What does LAC‑S recommend?
Two of the eight measures made it through the consultation and LAC‑S with success:‘the optimisation of founders’ rights relating to organisational changes by means of extending the founder’s right of modification within the deed of foundation, and the simplification of changes to the deed of foundation.’ If these proposals were to enter into force, they would bring important changes with them, such as potentially increasing the attractiveness of the situation for founders and possibly creating a slightly quicker pace within foundations,which could relieve stakeholders within the charitable sector from the sense of the burden of obligation.
LAC‑S took a rather inconsistent stance on the six other suggestions, sometimes siding with the majority opinion, sometimes against it, and in case of doubt, coming down on the side of the cantonal majority (which, when it comes to the Council of States, should not really be a surprise). Not all the conclusions drawn by the Committee have a plausible ring to them, by far. For example, it missed an opportunity by turning down the option of the ‘clearer regulation of complaints made to the supervisory authority for foundations’, despite the fact that two-thirds of participants in the consultation were in favour of this. The existence of the option to file a complaint with the supervisory authority for foundations could play a part in improving the reputation of Switzerland’s charitable sector.
LAC‑S sided with the dissenting majority opinion for the proposal relating to the initiative for a ‘limitation of liability for voluntary members of executive bodies’, such as the members of a board of trustees. This can be interpreted as a ‘verdict’ against foundations, suggesting that they are not to enjoy special treatment.
The three provisions relating to tax law fared worse of all: LAC‑S was not interested in pursuing them further, predominantly in line with the findings of the consultation. These provisions include the ‘regular publication of data about tax-exempt charitable organisations’. This is an old, important postulate, though 21 out of 26 cantons rejected it, mostly due to fears of additional bureaucracy. If it remains rejected, this would be good news for private firms who operate charity databases behind paywalls, such as StiftungSchweiz, publisher of this magazine: they would not have to worry about competition from the public sector in the future.
The Committee also agreed with the cantons’ clear majority opinion on the issue of the ‘privileged tax status of donations made from an individual’s estate and the possibility of concluding a donation agreement for subsequent assessment periods, along with the possibility of providing strategic management bodies with appropriate recompense, without this leading to the rejection or removal of the tax exemption that goes with their non-profit status’. In this instance, the risk of disincentives is viewed as being too great.
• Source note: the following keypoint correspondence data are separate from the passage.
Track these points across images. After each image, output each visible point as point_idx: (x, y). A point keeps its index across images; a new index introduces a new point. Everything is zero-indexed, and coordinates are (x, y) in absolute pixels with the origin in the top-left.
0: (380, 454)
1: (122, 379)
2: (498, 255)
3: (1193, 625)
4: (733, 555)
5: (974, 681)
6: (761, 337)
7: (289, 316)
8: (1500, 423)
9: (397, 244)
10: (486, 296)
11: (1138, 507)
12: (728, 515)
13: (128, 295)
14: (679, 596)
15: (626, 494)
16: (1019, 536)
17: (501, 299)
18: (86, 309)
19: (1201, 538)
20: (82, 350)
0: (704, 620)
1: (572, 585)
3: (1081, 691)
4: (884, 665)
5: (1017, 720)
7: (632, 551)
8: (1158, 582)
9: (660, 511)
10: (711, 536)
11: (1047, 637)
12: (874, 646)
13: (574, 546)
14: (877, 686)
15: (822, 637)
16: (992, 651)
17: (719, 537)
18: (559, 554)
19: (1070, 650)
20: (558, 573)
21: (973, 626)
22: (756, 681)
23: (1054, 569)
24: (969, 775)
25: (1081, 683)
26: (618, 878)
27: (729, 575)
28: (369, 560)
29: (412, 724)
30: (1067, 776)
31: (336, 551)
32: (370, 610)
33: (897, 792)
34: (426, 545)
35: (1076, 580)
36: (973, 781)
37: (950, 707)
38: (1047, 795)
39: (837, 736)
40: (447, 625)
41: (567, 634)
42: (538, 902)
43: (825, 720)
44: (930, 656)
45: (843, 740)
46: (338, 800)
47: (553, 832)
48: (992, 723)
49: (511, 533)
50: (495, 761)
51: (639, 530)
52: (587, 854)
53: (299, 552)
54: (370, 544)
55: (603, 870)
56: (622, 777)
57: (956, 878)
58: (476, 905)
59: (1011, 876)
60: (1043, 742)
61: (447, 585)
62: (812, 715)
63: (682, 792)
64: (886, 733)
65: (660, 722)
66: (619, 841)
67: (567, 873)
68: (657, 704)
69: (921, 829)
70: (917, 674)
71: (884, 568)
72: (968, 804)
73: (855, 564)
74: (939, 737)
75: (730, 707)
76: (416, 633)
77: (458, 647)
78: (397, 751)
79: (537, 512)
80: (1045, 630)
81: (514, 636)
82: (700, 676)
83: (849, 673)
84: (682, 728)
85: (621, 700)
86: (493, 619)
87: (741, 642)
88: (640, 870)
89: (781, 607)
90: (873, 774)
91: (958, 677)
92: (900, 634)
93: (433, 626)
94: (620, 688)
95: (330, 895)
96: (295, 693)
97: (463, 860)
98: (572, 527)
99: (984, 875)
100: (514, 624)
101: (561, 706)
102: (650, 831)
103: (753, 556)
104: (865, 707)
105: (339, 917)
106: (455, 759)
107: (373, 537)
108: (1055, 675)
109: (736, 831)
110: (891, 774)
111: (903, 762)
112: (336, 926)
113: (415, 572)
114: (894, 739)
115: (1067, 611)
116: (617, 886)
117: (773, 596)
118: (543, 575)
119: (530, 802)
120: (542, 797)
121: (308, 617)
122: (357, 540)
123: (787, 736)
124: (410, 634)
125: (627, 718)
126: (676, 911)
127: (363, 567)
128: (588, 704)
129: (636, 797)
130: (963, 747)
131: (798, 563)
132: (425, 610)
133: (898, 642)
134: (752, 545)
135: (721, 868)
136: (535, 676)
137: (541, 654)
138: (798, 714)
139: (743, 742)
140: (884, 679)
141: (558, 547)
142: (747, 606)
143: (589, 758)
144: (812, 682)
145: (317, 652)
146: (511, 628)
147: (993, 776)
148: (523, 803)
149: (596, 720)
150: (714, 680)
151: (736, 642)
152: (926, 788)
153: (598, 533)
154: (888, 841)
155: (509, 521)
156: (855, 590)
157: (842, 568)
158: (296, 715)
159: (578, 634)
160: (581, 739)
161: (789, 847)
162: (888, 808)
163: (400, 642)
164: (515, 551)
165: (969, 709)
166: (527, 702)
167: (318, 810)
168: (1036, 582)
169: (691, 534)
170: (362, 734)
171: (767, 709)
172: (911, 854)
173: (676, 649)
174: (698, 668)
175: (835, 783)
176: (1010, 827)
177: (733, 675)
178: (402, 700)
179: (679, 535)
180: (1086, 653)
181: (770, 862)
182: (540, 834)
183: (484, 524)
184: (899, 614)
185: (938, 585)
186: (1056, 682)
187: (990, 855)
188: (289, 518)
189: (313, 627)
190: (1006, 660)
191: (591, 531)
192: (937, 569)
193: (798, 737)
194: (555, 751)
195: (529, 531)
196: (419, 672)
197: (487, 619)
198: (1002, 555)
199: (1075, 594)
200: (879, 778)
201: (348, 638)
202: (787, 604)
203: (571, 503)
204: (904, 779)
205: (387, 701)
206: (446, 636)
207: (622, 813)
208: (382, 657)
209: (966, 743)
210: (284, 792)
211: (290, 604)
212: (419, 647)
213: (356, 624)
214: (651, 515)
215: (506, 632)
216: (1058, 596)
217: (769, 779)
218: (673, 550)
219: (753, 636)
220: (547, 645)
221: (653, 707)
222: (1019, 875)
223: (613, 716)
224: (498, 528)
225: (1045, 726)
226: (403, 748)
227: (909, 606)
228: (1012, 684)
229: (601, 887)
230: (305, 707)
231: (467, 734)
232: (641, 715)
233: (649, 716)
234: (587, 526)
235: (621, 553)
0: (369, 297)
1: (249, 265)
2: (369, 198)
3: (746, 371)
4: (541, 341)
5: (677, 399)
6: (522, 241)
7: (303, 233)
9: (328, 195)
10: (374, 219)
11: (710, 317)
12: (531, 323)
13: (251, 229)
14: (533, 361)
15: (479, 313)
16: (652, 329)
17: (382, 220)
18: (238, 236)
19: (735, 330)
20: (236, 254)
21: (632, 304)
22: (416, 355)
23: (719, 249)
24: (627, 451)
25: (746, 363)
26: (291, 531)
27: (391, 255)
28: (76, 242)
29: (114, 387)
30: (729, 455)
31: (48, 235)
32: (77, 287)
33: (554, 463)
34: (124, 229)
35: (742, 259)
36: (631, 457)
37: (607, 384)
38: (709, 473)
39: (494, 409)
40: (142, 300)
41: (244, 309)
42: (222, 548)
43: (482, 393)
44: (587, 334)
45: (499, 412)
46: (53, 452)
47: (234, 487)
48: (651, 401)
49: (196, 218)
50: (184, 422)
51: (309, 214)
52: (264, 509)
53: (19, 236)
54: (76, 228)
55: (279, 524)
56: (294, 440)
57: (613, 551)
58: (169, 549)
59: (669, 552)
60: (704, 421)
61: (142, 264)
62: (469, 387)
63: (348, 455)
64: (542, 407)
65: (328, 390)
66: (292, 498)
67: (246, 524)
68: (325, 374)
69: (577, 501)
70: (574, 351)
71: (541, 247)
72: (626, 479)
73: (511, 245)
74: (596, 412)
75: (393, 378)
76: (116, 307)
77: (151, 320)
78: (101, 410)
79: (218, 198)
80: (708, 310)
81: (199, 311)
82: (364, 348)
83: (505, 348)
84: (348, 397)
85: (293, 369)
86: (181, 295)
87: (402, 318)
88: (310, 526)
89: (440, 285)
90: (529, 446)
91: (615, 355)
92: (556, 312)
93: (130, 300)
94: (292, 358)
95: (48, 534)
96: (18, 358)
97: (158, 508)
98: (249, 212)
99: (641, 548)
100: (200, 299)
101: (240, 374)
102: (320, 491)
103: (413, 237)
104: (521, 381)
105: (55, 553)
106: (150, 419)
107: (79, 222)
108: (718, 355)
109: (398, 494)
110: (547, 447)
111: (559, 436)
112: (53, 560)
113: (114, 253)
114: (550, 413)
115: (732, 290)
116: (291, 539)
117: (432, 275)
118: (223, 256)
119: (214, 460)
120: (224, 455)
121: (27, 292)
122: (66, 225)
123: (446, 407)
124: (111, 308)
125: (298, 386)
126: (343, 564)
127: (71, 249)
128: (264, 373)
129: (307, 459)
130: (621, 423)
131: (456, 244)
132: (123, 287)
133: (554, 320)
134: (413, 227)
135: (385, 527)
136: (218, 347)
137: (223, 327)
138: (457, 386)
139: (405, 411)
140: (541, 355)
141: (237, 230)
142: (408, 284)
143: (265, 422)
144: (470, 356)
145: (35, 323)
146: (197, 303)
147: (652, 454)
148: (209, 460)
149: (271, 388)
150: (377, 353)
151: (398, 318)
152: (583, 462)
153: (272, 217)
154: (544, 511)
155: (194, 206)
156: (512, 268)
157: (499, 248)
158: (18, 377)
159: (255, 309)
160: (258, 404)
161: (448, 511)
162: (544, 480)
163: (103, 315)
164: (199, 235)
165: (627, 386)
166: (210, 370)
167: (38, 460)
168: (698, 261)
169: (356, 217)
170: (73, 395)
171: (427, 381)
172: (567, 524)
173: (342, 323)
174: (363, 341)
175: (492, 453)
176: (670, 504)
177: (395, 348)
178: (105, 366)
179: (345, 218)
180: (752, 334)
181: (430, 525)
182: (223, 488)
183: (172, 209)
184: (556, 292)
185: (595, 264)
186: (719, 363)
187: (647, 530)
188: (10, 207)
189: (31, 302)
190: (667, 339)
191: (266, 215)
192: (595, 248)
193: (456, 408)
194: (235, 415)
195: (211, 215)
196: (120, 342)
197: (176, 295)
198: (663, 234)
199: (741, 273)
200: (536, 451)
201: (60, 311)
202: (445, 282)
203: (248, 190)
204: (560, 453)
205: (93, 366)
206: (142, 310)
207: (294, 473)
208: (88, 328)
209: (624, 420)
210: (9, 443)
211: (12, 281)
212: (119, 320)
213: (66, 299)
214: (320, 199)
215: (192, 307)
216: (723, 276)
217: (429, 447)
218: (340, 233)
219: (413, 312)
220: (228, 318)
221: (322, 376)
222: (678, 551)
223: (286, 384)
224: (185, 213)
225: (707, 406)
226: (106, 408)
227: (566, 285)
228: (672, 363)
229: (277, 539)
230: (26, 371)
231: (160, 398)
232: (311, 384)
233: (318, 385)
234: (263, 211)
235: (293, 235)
To date, the Luginbühl parliamentary initiative has not met with roaring success. In light of this assessment by LAC‑S, it will be a challenge to convince a parliamentary session of the benefits of the six proposals it rejected. I believe that the individuals who launched the initiative have exhausted their resources too early. They need to admit that they will not be able to win any arguments with the doomsday scenarios they describe. People may well still believe that cantons are only too happy to accept payments from foundations’ profits for projects and all kinds of funding objectives, while cantonal tax offices and finance departments perceive the charitable organisations offering this third-party funding to be organisations enjoying troublesome tax privileges.